A Croácia é hoje um badalado point turístico, com suas ilhas e praias paradisíacas diante do Adriático.

A cidade medieval costeira de Dubrovnik serviu de cenário para a série Game of Thrones.

Mas quando os nazistas atravessaram a fronteira e entraram em 1941 na Iugoslávia, encontraram uma nação empolgada com suas ideias extremas de raça superior e lavagem étnica.

O partido de extrema-direita, Ustasha, seguia a cartilha nazifascista e nacionalista. Lutava pela independência da Croácia contra a fronteira artificial da Iugoslávia.

Nazistas ajudaram na criação de um estado independente cuja capital era Zagreb.

A fúria dos nacionalistas deu em perseguições a servos, judeus, ciganos, homossexuais e comunistas. Campos de concentração surgiram, como Jasenovac, em que se matou em torno de 100 mil.

O futebol pode enaltecer um nacionalismo extremo.

Mas o filósofo croata de esquerda, Srećko Horvat, é otimista.

Afirma devemos ver a Copa do Mundo como um reflexo invertido da coisa que está faltando na política hoje: a esperança.

“A lição que nós de esquerda devemos tirar desta Copa do Mundo é a sua capacidade de nos fazer sentirmos parte de algo maior que nós mesmos e de recriar o sentido comunitário perdido na política atual”.

“O nacionalismo e o populismo não são, como temíamos, a única forma de mobilização coletiva que pode unir as pessoas com uma crença compartilhada no futuro. O que precisamos fazer agora é aproveitar o sentimento de união que essa Copa do Mundo criou para a política participativa”, escreveu ao The Guardian.

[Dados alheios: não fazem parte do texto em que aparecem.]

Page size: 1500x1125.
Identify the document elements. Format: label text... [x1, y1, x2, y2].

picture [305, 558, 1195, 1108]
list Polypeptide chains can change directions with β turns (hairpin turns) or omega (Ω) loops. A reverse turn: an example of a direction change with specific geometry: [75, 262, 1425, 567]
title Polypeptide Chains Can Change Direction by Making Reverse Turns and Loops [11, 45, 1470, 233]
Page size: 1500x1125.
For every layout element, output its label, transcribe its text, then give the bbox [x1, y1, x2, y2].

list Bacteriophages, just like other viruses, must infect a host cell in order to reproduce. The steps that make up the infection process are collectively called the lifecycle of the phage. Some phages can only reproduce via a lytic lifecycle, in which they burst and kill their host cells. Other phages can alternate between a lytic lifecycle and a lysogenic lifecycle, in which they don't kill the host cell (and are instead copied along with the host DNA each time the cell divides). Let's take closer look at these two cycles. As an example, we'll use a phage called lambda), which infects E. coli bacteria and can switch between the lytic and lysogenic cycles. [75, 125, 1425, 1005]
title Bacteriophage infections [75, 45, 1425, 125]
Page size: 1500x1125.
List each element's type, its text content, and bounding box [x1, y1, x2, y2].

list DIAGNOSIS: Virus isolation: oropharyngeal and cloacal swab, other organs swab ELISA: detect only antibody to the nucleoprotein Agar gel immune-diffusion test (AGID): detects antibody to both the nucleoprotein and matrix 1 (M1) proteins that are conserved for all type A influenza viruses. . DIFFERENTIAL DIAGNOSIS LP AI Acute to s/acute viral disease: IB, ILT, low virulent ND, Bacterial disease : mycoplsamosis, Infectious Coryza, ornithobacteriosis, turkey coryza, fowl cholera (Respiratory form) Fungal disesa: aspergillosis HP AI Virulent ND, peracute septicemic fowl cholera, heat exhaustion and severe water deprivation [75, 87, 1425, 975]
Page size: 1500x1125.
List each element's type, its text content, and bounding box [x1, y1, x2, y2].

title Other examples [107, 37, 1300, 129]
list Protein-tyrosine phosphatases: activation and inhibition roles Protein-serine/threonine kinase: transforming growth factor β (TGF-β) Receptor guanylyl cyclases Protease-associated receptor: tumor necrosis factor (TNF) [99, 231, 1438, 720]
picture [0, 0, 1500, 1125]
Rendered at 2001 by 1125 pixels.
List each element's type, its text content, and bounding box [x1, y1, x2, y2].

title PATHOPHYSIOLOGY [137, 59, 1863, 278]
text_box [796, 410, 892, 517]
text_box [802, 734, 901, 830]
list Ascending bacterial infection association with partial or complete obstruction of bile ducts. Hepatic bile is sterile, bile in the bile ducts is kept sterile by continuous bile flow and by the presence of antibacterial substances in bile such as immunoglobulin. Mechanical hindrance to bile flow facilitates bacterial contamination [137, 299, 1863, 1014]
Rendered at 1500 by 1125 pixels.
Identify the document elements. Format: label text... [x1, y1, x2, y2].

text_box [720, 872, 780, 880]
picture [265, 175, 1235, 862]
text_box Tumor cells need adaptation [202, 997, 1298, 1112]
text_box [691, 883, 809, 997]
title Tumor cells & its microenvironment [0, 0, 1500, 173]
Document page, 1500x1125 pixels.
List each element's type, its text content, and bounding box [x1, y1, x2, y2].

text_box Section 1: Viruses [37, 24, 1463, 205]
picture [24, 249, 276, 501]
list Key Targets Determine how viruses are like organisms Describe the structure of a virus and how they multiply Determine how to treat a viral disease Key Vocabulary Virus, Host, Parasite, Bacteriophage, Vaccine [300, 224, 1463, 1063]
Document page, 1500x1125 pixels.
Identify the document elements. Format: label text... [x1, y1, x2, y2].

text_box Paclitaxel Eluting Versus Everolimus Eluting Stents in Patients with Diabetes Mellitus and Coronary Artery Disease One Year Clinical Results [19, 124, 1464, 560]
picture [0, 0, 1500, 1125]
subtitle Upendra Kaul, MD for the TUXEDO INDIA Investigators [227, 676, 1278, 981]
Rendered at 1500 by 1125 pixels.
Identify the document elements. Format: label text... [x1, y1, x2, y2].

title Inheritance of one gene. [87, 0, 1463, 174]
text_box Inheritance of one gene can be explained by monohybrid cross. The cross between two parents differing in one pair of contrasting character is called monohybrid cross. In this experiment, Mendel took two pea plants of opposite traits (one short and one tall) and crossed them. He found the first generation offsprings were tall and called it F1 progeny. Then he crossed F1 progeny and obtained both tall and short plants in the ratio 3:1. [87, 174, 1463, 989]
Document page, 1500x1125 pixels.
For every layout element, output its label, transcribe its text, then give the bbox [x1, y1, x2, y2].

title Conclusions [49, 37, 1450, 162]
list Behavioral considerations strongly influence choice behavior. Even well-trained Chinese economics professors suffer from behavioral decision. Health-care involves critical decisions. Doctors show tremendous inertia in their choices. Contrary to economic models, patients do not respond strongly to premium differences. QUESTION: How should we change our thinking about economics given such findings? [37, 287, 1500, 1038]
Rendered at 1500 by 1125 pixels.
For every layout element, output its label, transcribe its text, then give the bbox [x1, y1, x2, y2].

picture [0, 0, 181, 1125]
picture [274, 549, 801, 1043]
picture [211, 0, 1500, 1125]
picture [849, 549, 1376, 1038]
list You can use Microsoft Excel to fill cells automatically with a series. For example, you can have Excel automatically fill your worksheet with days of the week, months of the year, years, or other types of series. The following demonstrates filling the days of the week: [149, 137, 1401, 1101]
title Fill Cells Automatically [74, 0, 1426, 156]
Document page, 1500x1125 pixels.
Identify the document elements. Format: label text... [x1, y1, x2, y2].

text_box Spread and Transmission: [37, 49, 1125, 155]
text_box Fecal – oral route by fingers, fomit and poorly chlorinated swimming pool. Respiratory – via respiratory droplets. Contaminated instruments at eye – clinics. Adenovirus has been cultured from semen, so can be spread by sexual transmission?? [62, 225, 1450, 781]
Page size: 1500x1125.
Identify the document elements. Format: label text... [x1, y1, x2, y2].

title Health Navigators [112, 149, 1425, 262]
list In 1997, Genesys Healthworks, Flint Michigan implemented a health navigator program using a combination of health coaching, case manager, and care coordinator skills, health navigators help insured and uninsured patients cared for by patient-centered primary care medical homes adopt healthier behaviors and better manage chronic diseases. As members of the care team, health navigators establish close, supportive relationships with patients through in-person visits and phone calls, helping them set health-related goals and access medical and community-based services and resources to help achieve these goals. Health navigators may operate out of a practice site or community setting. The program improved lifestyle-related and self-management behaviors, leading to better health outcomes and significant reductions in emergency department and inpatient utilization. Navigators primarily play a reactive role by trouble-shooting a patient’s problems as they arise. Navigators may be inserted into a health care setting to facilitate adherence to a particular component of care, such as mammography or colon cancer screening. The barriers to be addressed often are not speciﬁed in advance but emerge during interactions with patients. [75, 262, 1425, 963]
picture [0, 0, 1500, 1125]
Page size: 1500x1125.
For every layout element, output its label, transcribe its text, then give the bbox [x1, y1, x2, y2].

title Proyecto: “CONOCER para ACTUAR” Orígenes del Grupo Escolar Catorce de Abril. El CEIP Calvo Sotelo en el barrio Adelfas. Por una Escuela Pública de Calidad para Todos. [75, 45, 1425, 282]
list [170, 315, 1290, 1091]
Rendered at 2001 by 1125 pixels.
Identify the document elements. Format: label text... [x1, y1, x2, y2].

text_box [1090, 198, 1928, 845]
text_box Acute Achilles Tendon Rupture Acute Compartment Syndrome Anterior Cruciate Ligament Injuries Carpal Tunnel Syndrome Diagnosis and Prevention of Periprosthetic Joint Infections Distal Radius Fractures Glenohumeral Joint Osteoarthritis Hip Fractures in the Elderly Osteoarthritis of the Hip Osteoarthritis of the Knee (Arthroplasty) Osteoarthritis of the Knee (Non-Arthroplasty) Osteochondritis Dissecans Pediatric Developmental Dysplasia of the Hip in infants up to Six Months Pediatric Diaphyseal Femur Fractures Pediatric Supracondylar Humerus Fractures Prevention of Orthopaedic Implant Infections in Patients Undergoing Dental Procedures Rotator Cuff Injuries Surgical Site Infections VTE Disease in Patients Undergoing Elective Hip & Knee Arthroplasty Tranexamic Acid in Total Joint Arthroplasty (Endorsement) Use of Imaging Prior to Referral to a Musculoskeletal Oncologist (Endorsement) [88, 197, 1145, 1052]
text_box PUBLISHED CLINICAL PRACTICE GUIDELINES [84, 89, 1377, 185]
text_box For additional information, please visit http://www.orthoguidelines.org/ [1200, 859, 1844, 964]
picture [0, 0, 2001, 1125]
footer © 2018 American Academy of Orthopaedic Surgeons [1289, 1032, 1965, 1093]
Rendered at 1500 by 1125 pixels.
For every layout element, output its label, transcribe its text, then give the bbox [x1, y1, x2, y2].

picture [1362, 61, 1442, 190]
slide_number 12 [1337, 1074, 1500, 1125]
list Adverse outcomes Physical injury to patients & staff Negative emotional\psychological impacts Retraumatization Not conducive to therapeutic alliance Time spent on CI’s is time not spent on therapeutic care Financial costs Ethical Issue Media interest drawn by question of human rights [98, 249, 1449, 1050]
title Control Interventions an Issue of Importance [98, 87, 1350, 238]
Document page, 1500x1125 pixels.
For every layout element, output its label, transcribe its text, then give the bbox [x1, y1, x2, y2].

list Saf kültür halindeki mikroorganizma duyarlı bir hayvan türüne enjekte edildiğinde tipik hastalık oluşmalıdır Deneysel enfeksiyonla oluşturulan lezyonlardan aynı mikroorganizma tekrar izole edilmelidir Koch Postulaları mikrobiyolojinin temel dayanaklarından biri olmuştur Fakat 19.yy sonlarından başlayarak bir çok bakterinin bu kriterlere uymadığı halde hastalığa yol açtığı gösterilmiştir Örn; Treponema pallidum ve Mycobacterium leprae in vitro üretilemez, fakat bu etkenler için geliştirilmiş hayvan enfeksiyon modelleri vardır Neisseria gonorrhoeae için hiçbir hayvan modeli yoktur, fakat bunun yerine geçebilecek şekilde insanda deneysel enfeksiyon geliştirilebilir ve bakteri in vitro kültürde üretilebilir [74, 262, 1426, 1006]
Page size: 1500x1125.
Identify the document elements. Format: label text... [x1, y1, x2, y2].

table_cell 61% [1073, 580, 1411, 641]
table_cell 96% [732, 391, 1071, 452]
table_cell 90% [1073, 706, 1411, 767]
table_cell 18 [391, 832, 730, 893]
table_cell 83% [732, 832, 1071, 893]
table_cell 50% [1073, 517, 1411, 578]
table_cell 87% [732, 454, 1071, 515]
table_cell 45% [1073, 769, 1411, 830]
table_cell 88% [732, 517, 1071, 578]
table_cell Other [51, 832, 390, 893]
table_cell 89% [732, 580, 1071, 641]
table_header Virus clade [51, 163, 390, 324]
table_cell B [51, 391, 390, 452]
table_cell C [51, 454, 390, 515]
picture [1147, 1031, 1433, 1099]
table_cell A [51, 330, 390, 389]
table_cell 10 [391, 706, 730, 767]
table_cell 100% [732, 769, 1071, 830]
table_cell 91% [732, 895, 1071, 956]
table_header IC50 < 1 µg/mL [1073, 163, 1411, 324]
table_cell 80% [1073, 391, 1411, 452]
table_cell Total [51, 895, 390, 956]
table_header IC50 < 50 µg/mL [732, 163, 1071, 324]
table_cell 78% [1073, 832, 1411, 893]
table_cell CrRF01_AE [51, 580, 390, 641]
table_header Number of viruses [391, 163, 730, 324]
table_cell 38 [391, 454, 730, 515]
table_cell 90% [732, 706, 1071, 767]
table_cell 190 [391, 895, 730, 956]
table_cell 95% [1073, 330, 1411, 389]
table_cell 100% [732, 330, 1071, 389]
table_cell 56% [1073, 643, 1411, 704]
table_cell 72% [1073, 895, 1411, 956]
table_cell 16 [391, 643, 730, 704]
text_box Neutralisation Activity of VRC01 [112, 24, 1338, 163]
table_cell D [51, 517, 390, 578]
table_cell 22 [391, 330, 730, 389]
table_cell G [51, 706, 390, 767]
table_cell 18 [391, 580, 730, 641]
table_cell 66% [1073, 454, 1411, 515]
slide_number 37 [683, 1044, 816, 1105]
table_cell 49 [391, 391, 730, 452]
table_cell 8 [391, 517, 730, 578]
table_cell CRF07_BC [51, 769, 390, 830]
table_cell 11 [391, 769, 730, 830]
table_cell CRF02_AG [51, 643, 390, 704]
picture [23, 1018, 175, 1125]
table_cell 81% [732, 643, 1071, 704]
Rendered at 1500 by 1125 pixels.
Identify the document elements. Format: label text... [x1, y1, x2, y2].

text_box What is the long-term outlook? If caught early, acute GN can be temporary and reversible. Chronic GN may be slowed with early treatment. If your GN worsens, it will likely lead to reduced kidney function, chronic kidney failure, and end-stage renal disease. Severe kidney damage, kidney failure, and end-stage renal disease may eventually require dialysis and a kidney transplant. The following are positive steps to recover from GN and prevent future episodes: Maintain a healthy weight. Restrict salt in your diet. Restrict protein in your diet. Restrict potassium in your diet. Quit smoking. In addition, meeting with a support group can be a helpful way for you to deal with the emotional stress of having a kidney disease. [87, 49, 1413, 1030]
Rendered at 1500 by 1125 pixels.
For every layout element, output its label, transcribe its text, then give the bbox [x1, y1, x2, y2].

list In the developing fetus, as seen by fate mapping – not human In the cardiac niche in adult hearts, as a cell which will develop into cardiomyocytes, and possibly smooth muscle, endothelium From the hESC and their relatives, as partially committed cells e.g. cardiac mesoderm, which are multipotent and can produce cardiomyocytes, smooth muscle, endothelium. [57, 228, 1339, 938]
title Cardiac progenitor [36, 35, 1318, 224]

“A questão mais importante para nós da esquerda não é tanto se será possível libertar o futebol do espírito nacionalista, mas como podemos, independentemente das fronteiras nacionais e das identidades nacionais, reinventar a esperança e o espírito coletivo de construir um futuro comum. Se a Copa do Mundo de 2018 está sendo descrita como uma batalha europeia, existe um futuro para a Europa além do bom futebol?”